Joaquín Mª Aguirre (UCM)
Estuve por última vez en El Cairo en el mes de junio. Volví allí, pasados apenas un par de meses, por la impresión que me causaron los estudiantes de su universidad. Todavía recuerdo con agrado conversaciones, con una bandeja de comida delante, sobre las relaciones entre la poesía de Wallace Stevens y la obra de Octavio Paz o sobre la utilidad de realizar una tesina sobre la obra de Ricardo López Aranda. No son temas frecuentes en las conversaciones y yo los encontré con los estudiantes de El Cairo. Los que van a hacer simple turismo no se preocupan demasiado porque los jóvenes que le esperan en el aeropuerto para llevarlos hasta su hotel hayan estudiado el Mío Cid y la Celestina.
Lo que estamos viendo en los países árabes es el resultado de una política sin futuro que está destruyendo a la juventud de muchos países. Pero no es exclusivo de ellos. Hay países que tienen visión de futuro y otros que no. Los que no la tienen acostumbran a ver a sus jóvenes como mano de obra barata y como consumidores. Esta visión afecta a políticos y al mundo de la empresa y está destruyendo el fondo de las relaciones sociales tiñéndola con desesperanza e indiferencia. La revolución del mundo árabe es la de los jóvenes a los que se fuerza a malvivir en sus países o a emigrar a otros donde son tratados, en muchos casos, como delincuentes potenciales. Atrapados entre estas dos opciones, la respuesta no puede ser otra más que la rebeldía, la rabia que estalla finalmente.
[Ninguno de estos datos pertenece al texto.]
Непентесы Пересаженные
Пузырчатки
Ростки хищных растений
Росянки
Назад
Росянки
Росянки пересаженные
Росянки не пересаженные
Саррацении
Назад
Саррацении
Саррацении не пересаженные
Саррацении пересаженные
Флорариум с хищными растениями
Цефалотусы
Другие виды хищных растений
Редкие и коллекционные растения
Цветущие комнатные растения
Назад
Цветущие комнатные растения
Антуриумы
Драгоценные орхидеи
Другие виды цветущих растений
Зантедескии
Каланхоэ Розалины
Me decía una amiga periodista egipcia al comienzo: “el peligro de todo esto es que se junten los jóvenes internautas con los chabolistas”. No le faltaba razón; la desesperación camina entre los dos extremos. La conjunción de los que no tienen nada que perder y los que no tienen nada que ganar es siempre explosiva y en el caso de Egipto y de otros países árabes es la triste realidad.
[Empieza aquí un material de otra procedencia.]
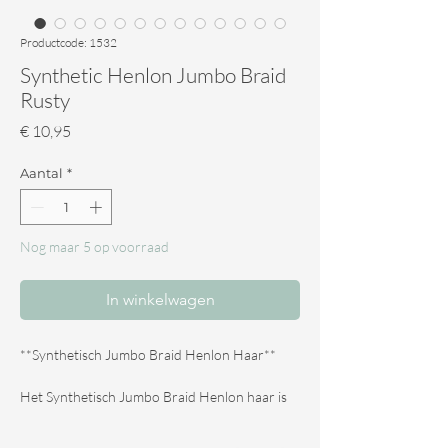
Productcode: 1532
Synthetic Henlon Jumbo Braid
Rusty
Prijs
€ 10,95
Aantal
*
Nog maar 5 op voorraad
In winkelwagen
**Synthetisch Jumbo Braid Henlon Haar**
Het Synthetisch Jumbo Braid Henlon haar is
ideaal voor het maken van dreadlocks en
vlechtjes. Het haar is makkelijk te stomen, te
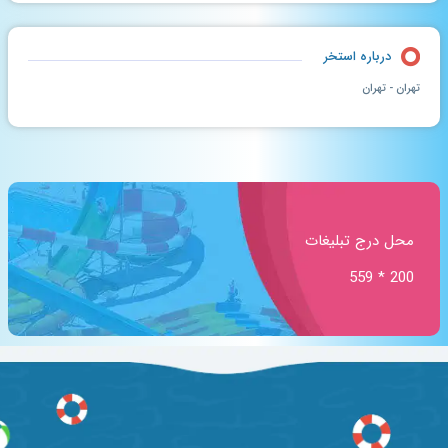
درباره استخر
تهران - تهران
محل درج تبلیغات
200 * 559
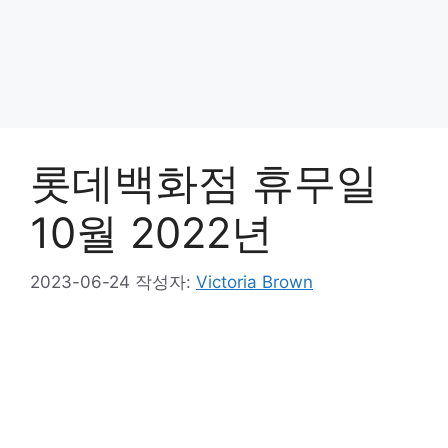
롯데백화점 휴무일
10월 2022년
2023-06-24
작성자:
Victoria Brown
Occidente tiene mucho que aprender y mucho que aportar en esta situación. Tiene que aprender que crear generaciones sin futuro es muy peligroso y tiene que aportar al mundo árabe algo que este urgentemente necesita: esperanza y mano tendida. El gran problema del mundo árabe es la pérdida de la autoestima, el sentirse completamente abandonado por los que les gobiernan y despreciado y criminalizado por los que están fuera. El camino que emprenden ahora necesitará de mucha ayuda y comprensión, sobre todo. La necesidad urgente hoy es edificar un moderno islam que puede llevarles hacia el futuro, su propio futuro. De no entender esto, se corre el riesgo de que las fuerzas no vayan hacia el futuro, sino hacia el pasado, sacarlos fuera del tiempo. Los cientos de miles de árabes que hoy han vencido el miedo, que han quebrado el muro de los discursos recibidos durante décadas piden libertad y un mundo más justo, piden libertad y el derecho a poder trabajar dignamente; reclaman el derecho a tener gobiernos que se preocupen de sus pueblos y no de sus propios fines. No piden mucho más…, por ahora. Occidente necesita menos geoestrategia y más sentido común para entender estas situaciones, menos cálculo y más generosidad.
En la rebelión, como señalaba alguien que conocía muy bien el mundo árabe, Albert Camus, está la dignidad. El “viernes de cólera” vivido no es más que el resultado de muchos otros viernes sin cólera, viernes de resignación y de confiar en la providencia. Por eso se equivocan los que pretenden que la situación se pudra. No es un desahogo. Quizá no haga falta demasiada reflexión para entenderlo. Albert Camus escribió en la que sería su novela póstuma: “… a fin de cuentas el único misterio es el de la pobreza, que hace que las gentes no tengan nombre ni pasado”* (279). Sin nombre, sin pasado… y sin futuro, solo quedan las calles y la cólera.
*Camus, Albert (1994): El primer hombre. Tusquets, Barcelona.